Another area in which this ‘technology augmentation' effect is expected to play out, meanwhile, is in the making and communicating of pay decisions. According to Gartner's 2020 Employee Pay Perception survey, a mere two out of five people around the world today believe the amount they are paid is fair, while three out of five have little faith in their managers' ability to make pay decisions equitably.
A key challenge here, pointed out Carolina Valencia, a research director at the company's HR practice, is that the quality of such decisions relies on each individual manager's experience and competency levels. But the situation is also not helped by the tension in a manager's role between being a performance adjudicator and a performance coach. Another issue is that they spend inordinate amounts of time working out what amount to small pay variations.
Despite this difficult situation, Gartner's 2020 Pay Communication Benchmarking poll indicates that only 27% of the employers questioned had so far chosen to use algorithms when deciding pay, while a mere 7% were considering doing so in future. Of those that had gone down this route, 79% had managed to standardize pay decisions, 72% found managers had more time to focus on other things, and 57% had enhanced their performance-related pay activities.
Of the two thirds that had not automated the decision-making process, two key "myths" predominated, Valencia said. Research showed that three out of five total reward leaders feared resistance from both staff and managers, while 68% were concerned that technology would be unable to reward unique employee contributions.

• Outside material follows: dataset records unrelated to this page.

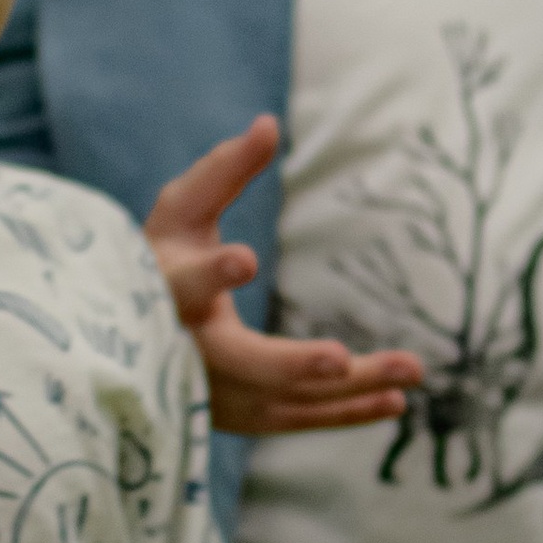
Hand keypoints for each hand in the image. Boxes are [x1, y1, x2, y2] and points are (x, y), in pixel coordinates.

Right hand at [145, 117, 422, 433]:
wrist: (129, 340)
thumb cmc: (162, 258)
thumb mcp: (182, 211)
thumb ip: (223, 171)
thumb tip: (270, 123)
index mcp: (164, 293)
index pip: (182, 285)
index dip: (210, 274)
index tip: (245, 258)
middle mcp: (186, 353)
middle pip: (239, 364)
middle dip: (291, 364)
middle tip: (339, 358)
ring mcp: (214, 394)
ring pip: (283, 399)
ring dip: (348, 389)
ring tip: (413, 370)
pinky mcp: (242, 417)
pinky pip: (299, 418)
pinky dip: (348, 412)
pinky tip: (398, 399)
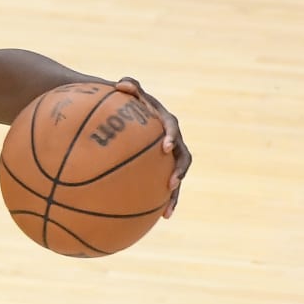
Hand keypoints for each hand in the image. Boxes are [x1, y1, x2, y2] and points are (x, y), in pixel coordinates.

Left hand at [114, 77, 190, 215]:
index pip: (173, 129)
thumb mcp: (124, 90)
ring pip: (177, 178)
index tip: (165, 148)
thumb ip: (127, 86)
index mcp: (166, 122)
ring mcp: (168, 158)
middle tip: (172, 183)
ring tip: (167, 212)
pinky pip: (162, 188)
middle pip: (183, 158)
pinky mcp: (160, 170)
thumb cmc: (123, 101)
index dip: (172, 137)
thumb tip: (120, 84)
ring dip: (174, 195)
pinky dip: (159, 203)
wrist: (124, 114)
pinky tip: (154, 219)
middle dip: (179, 172)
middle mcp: (172, 141)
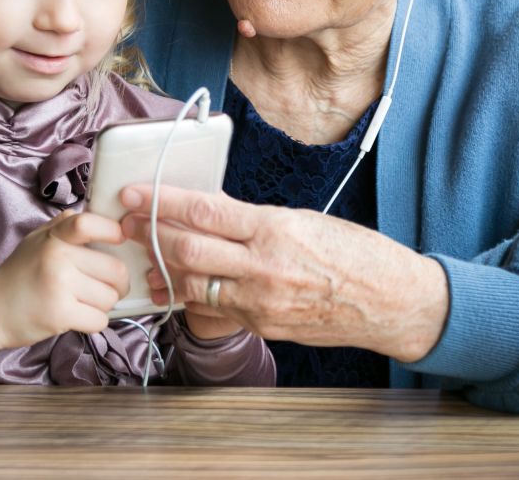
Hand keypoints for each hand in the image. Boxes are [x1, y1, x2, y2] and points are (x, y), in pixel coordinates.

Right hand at [0, 209, 129, 351]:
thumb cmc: (19, 274)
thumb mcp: (36, 240)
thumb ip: (63, 226)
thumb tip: (91, 215)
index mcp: (54, 237)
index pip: (89, 224)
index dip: (113, 231)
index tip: (121, 239)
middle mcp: (57, 257)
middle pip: (115, 269)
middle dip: (117, 283)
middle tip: (106, 287)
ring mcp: (60, 286)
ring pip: (110, 297)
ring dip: (104, 305)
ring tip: (85, 303)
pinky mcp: (60, 314)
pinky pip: (100, 320)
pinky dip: (94, 322)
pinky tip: (79, 317)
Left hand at [119, 185, 448, 361]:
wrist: (392, 302)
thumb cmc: (354, 253)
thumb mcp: (304, 221)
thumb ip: (254, 220)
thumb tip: (208, 211)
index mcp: (276, 228)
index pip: (204, 211)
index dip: (161, 201)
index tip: (133, 193)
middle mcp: (265, 266)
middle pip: (188, 248)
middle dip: (150, 233)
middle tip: (127, 222)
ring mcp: (262, 301)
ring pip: (194, 282)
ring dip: (162, 267)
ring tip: (142, 254)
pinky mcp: (263, 325)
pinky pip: (215, 308)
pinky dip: (187, 296)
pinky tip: (169, 289)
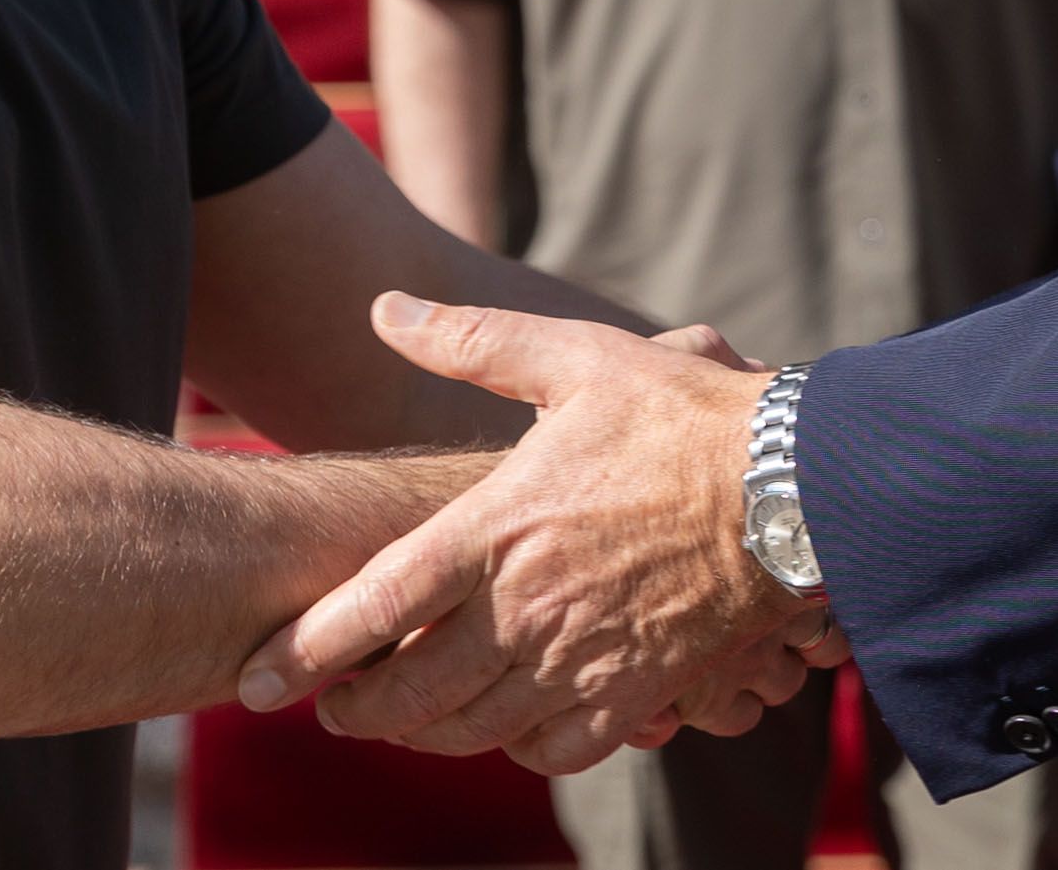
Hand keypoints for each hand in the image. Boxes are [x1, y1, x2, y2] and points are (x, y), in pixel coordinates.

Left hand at [236, 294, 793, 772]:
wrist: (797, 489)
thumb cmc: (684, 416)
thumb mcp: (574, 358)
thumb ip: (471, 341)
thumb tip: (383, 308)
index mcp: (501, 525)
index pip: (378, 604)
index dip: (308, 648)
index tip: (260, 677)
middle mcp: (530, 605)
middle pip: (413, 691)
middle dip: (357, 712)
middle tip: (329, 711)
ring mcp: (584, 658)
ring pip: (476, 729)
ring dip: (424, 737)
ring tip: (397, 727)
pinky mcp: (638, 691)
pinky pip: (556, 746)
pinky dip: (517, 749)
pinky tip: (505, 732)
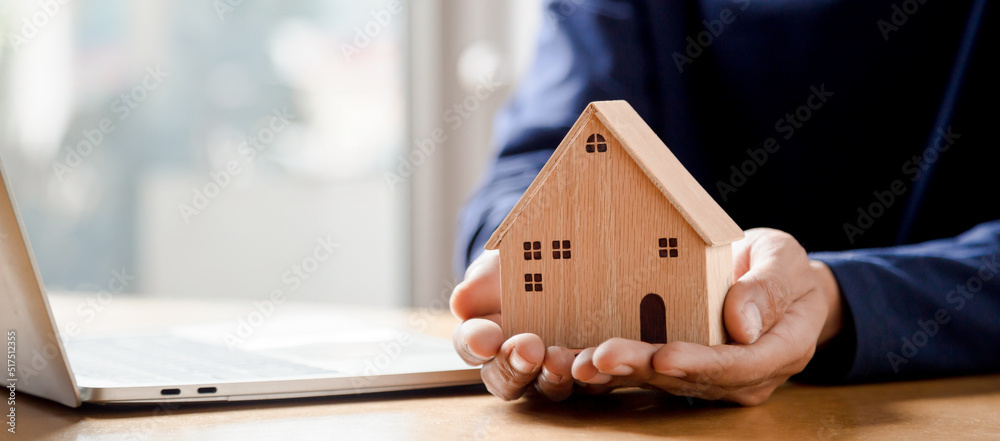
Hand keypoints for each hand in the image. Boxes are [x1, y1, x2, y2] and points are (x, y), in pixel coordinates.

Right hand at [450, 250, 579, 400]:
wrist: (570, 258)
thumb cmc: (522, 264)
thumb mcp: (501, 264)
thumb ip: (482, 282)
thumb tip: (461, 304)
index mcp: (486, 334)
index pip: (472, 345)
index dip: (475, 344)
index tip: (483, 340)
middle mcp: (515, 362)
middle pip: (505, 379)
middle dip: (514, 366)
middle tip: (527, 348)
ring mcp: (551, 370)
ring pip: (547, 387)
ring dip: (553, 376)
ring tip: (561, 358)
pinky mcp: (589, 371)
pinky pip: (592, 381)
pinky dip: (594, 373)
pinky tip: (598, 360)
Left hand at [571, 228, 843, 404]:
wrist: (773, 283)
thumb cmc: (780, 267)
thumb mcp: (783, 260)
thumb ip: (767, 289)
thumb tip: (741, 326)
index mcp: (778, 350)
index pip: (737, 365)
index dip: (699, 363)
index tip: (663, 356)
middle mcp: (743, 375)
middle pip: (690, 378)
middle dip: (642, 368)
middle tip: (601, 357)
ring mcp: (711, 378)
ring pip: (661, 381)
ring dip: (618, 374)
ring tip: (579, 363)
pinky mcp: (681, 371)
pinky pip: (645, 373)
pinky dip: (611, 368)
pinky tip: (576, 360)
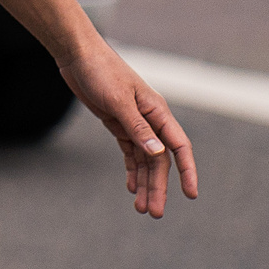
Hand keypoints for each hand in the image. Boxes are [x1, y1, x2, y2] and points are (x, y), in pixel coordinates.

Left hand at [57, 41, 199, 217]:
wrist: (77, 55)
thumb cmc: (100, 71)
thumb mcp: (118, 101)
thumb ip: (138, 128)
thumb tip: (158, 154)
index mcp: (157, 112)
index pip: (179, 147)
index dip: (187, 171)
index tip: (191, 195)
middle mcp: (151, 120)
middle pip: (160, 160)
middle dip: (159, 187)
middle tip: (154, 213)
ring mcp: (135, 123)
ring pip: (145, 160)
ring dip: (145, 183)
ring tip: (143, 209)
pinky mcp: (118, 124)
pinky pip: (130, 153)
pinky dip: (132, 170)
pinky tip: (131, 188)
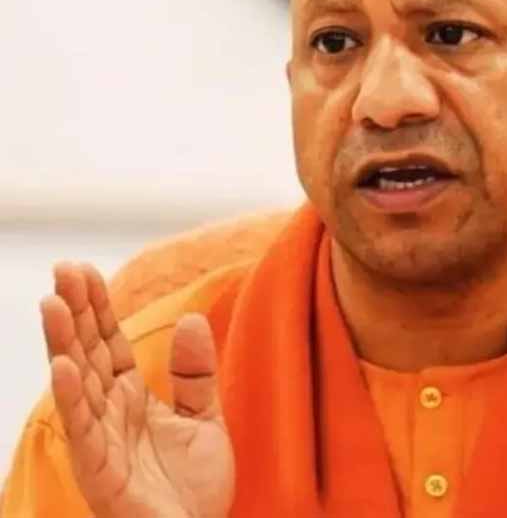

According to the findings of a pilot project assessing which factors most influence staff perceptions of pay fairness though, the single biggest consideration was the actual decision as to whether a pay rise or bonus was received or not. Other elements, such as who made the decision or how much information was provided about the decision-making process, were seen as secondary.
Moreover, a further survey revealed that a mere 19% of the 900 managers questioned around the world were keen to actually make pay decisions anyway. Some 36% said they would prefer not to and the remaining 45% were neutral.
This revelation was borne out by the experiences of a European engineering company, which found it had low levels of inconsistency in how pay was assigned internally. To address the issue, it created a software tool that enabled managers to make three choices: they could offer a 4% annual increase, a pay rise of either 2% higher or lower than the pre-set 4%, or they could take the decision themselves.
The upshot, said Valencia, was that 70% went with the 4% rate proposed by the tool, while those who went their own way were, without exception, experienced personnel who had worked at the company for a long time.
So, on the one hand, what this demonstrates, she believes, is that employees and managers are more comfortable with AI software making decisions than employers give them credit for. On the other, it seems that taking a ‘technology augmentation' approach is beneficial in improving outcomes, particularly in the case of inexperienced managers.
According to a report by the UK's Institute for Employment Studies entitled The squeezed middle: Why HR should be hugging and not squeezing line managers by research fellow Dr Zofia Bajorek, all too many managers have been experiencing rising levels of work-related stress and pressure for some time — and it is difficult to imagine that the situation created by the COVID
-19 pandemic will have made their lives any easier.
This means that, in theory at least, managers should benefit from the automation of mundane tasks and the support provided by ‘technology augmentation' even if it means significant changes to their job spec — as long as such ideas are thought-through; presented in a non-threatening way they can buy into, and finally that they are provided with appropriate levels of training to help them make the most of it.